I have instructed Harker to stay at the Golden Krone Hotel on his way to my castle. The accommodations are clean, and quite reasonable, and the proprietors are well known to me and under my protection, as they have been for some time. I have reserved his place on the transport that will take him to me. Many have been my preparations in anticipation of this time. I have gone so far as to leave a note for him at the hotel, in which I wished to emphasize that he was not entering my castle as victim of a bloodthirsty demon, but as friend, yes, friend of Dracula. And so I wrote to him thus:
"My friend.

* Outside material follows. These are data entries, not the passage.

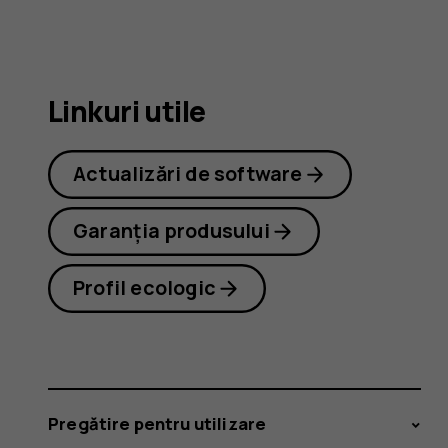
8.1
Linkuri utile
Actualizări de software
Garanția produsului
Profil ecologic
Pregătire pentru utilizare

Welcome to the Carpathians. I am anxiously expecting you. Sleep well tonight. At three tomorrow the diligence will start for Bukovina; a place on it is kept for you. At the Borgo Pass my carriage will await you and will bring you to me. I trust that your journey from London has been a happy one, and that you will enjoy your stay in my beautiful land.
"Your friend, Dracula."
Note how I repeated the word "friend" twice in the note, once to show that he was my friend, and once to show that I was his, that we had a friendship and that it was reciprocal, just to make sure he understood the point that I was in no way going to kill him upon his arrival in my home. Rather, ours would be a friendly visit with no killing. Further, I emphasized that happiness and enjoyment would be the characteristic hallmarks of his journey, rather than terror and despair. I hope I did not overdo it with excess friendliness and achieve unintentionally an alienating effect. Surely this is unlikely if not impossible, for Dracula is the master of the congenial note.
Well, the time has gotten short already. I think I will just make sure there are some clean hand towels in the guest washroom, and then I had better go hitch up the calèche. Harker should be at the Borgo Pass in half an hour!